Przypomnijmy. 22 listopada - w dniu gdy premier był w Sejmie i musiałby się tłumaczyć z afery przetargowej, która dotyczyła łapówek, kradzieży publicznych pieniędzy na kwoty kilkudziesięciu milionów złotych -
CBA idzie z pomocą i skarży do prokuratury rzecznika Prawa i Sprawiedliwości. Afera! Zawiadomienie CBA, czyli doszło do korupcji! Media odpuszczają Donaldowi Tuskowi i ten, wychodząc do dziennikarzy, już z niczego tłumaczyć się nie musi. Co więcej,
sam z pełnym zatroskania wyrazem twarzy załamuje ręce nad problemem korupcji w Polsce! Dowiadujemy się, że korupcja to nie problem Platformy Obywatelskiej, tylko generalnie problem polityków. Już nie ma odpowiedzialności polityków partii rządzącej, tylko smrodek że to „problem wszystkich”. Co dostaje w nagrodę szef CBA, Paweł Wojtunik?
Tego samego dnia Tusk ogłasza, że nie jest zagrożony na swoim stanowisku.
Co się dzieje dalej? CBA zajmuje się ministrami i rzecznikiem PiS jednocześnie, więc w mediach bez problemu postawiono znak równości między dwoma sprawami. Pamiętacie te żółte paski "Hofman podejrzany o korupcję”? Co z tego, że go prokuratura oczyściła, potwierdzając, że akcja CBA Wojtunika była „dęta”?
Co się przykleiło do PiS i samego Hofmana, to ich. Dodatkowo "największa afera korupcyjna" została perfekcyjnie wyciszona - trudno o lepszą przysługę dla Donalda Tuska.
Kolejną operację służb mogliśmy zaobserwować w ostatnich dniach. Służba Kontrwywiadu Wojskowego wzięła się za Antoniego Macierewicza. Przeciekiem do "Wprost", który swoimi wypowiedziami podbili Donald Tusk, Radosław Sikorski, Janusz Palikot i Jacek Żakowski, udało się przez kilka dni powielić parokrotnie niepopartą ani jednym dowodem sugestię, że tłumaczono raport WSI na język rosyjski przed publikacją po polsku. Co z tego, że fakty temu przeczą i po paru dniach
sam szef SKW ppłk. Piotr Pytel temu zaprzecza?
Co się przykleiło do PiS i samego Macierewicza, to ich. Czy podpadł im zniszczeniem czerwonych WSI? Punktowaniem smoleńskich kłamstw? Jednym i drugim? Nie wiadomo.

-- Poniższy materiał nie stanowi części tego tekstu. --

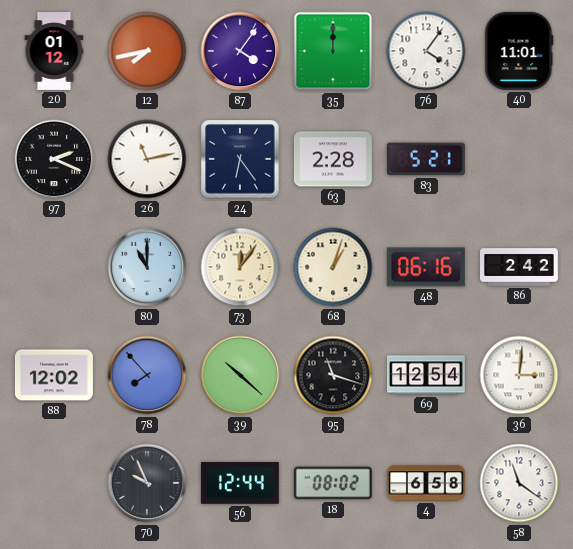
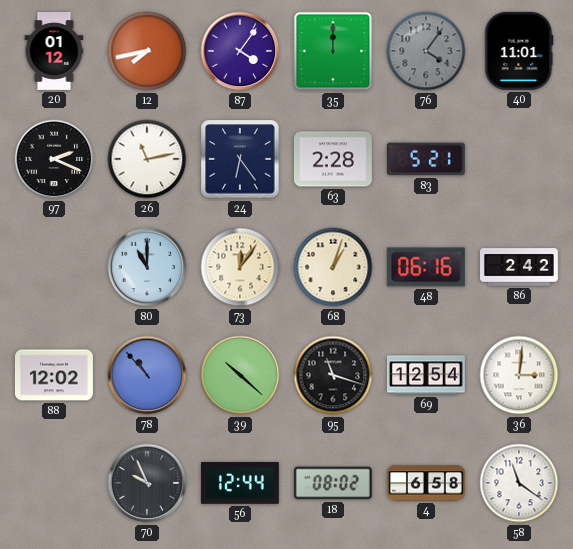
76 dial: white -> grey
78: 7:53 -> 10:53
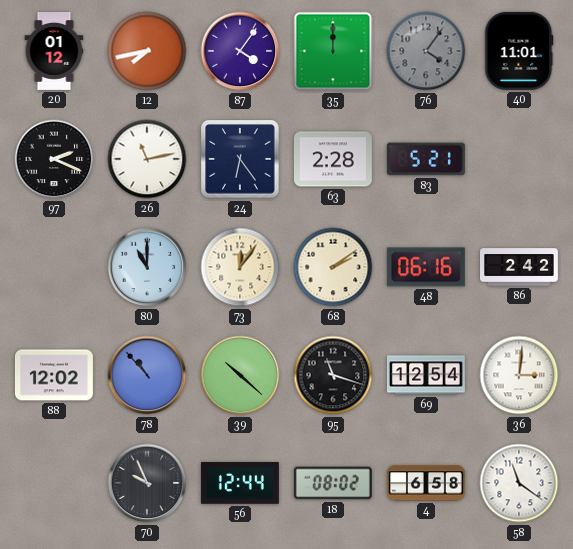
68: 1:03 -> 2:09
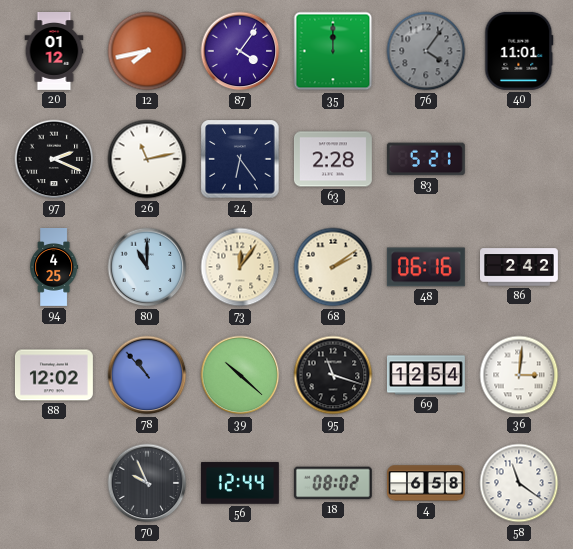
94: none -> 4:25
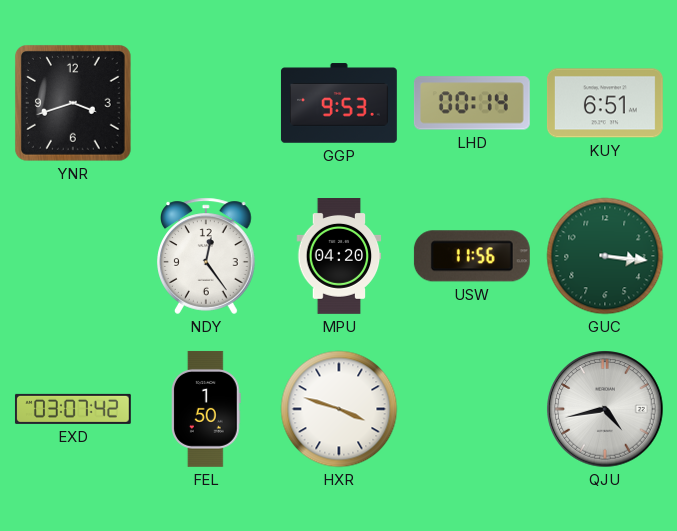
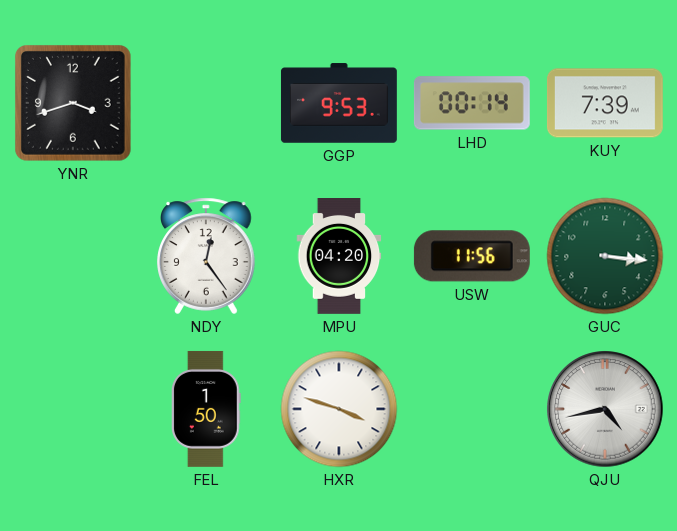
KUY: 6:51 -> 7:39
EXD: 03:07 -> none
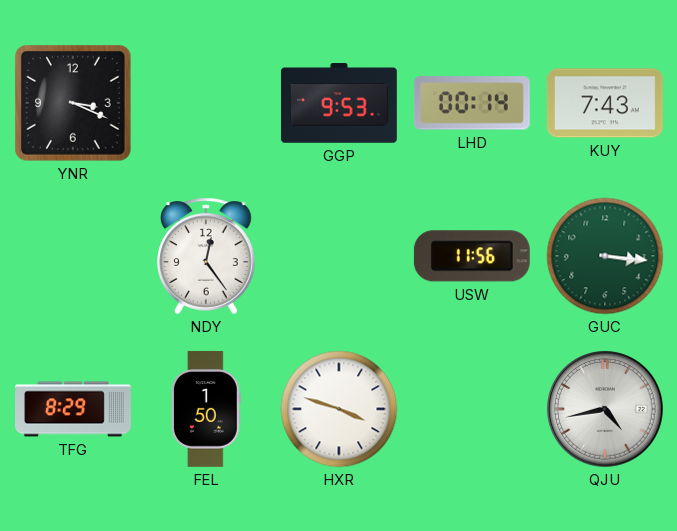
YNR: 3:42 -> 3:19
KUY: 7:39 -> 7:43
MPU: 04:20 -> none
TFG: none -> 8:29
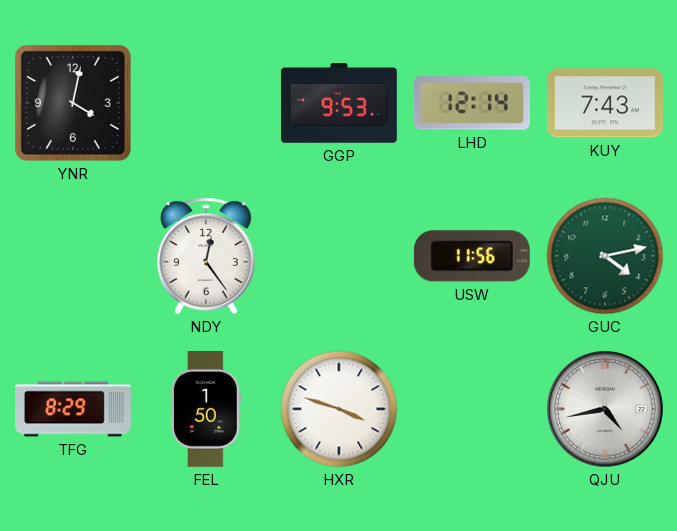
YNR: 3:19 -> 4:02
LHD: 00:14 -> 12:14
GUC: 3:16 -> 4:13
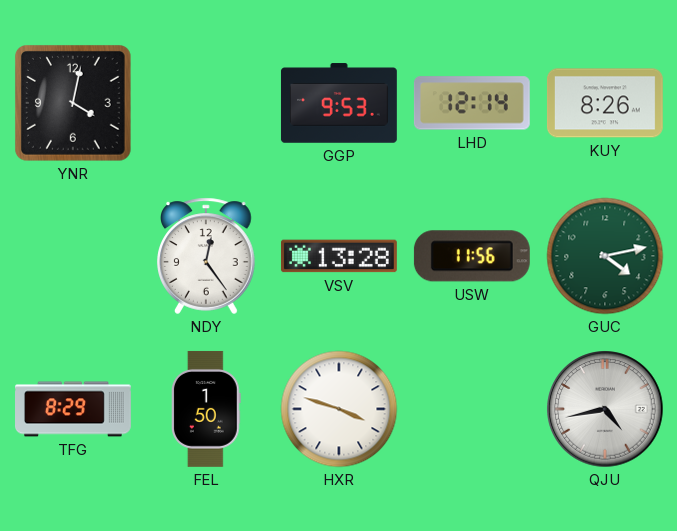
KUY: 7:43 -> 8:26
VSV: none -> 13:28
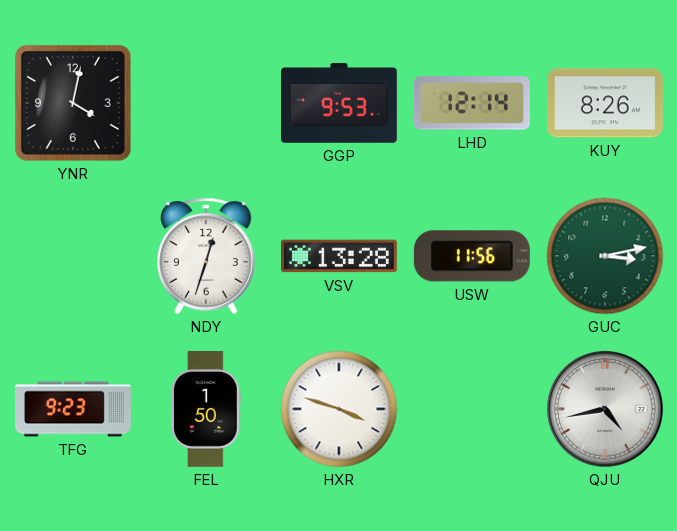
NDY: 12:24 -> 12:33
GUC: 4:13 -> 3:13
TFG: 8:29 -> 9:23
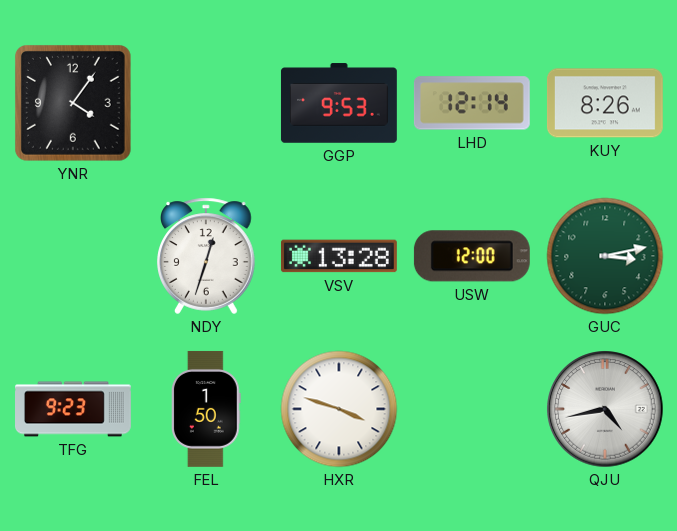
YNR: 4:02 -> 4:06
USW: 11:56 -> 12:00
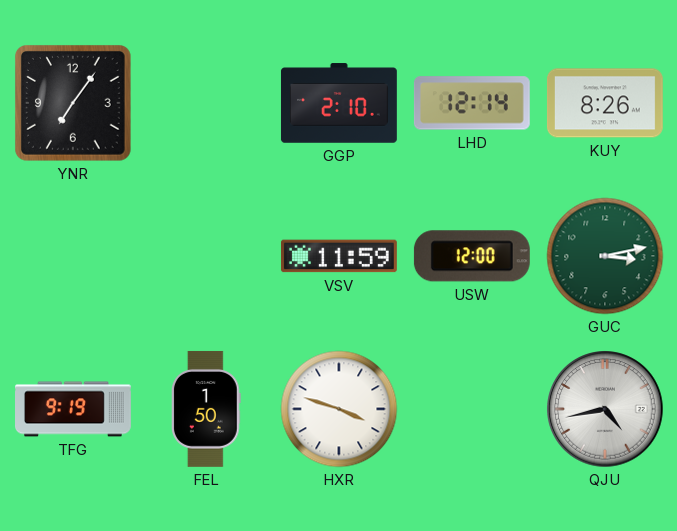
YNR: 4:06 -> 7:06
GGP: 9:53 -> 2:10
NDY: 12:33 -> none
VSV: 13:28 -> 11:59
TFG: 9:23 -> 9:19
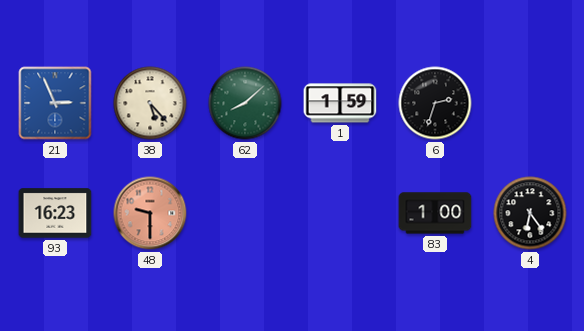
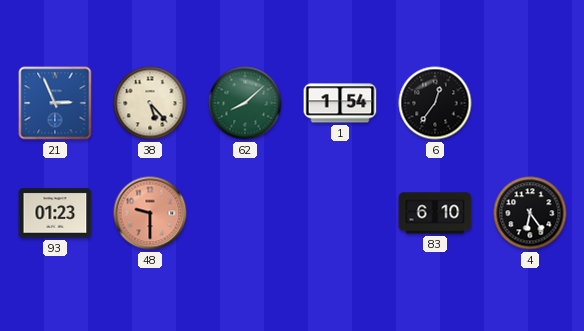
1: 1:59 -> 1:54
6: 2:33 -> 12:36
93: 16:23 -> 01:23
83: 1:00 -> 6:10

Wiadomo tylko tyle, że minister obrony narodowej Tomasz Siemoniak, który jest przełożonym SKW, został w tym czasie awansowany w partyjnej hierarchii. Trzeba przyznać: zasłużył na nagrodę.
Nie łudźmy się. Im bliżej wyborów, im większy interes Donalda Tuska, by uderzyć w tych, którzy mogą odebrać mu władzę, tym
takich operacji służb specjalnych będzie więcej. W końcu - jak sam przyznał - ma "egoistyczny powód", by władzy raz uzyskanej nie utracić nigdy.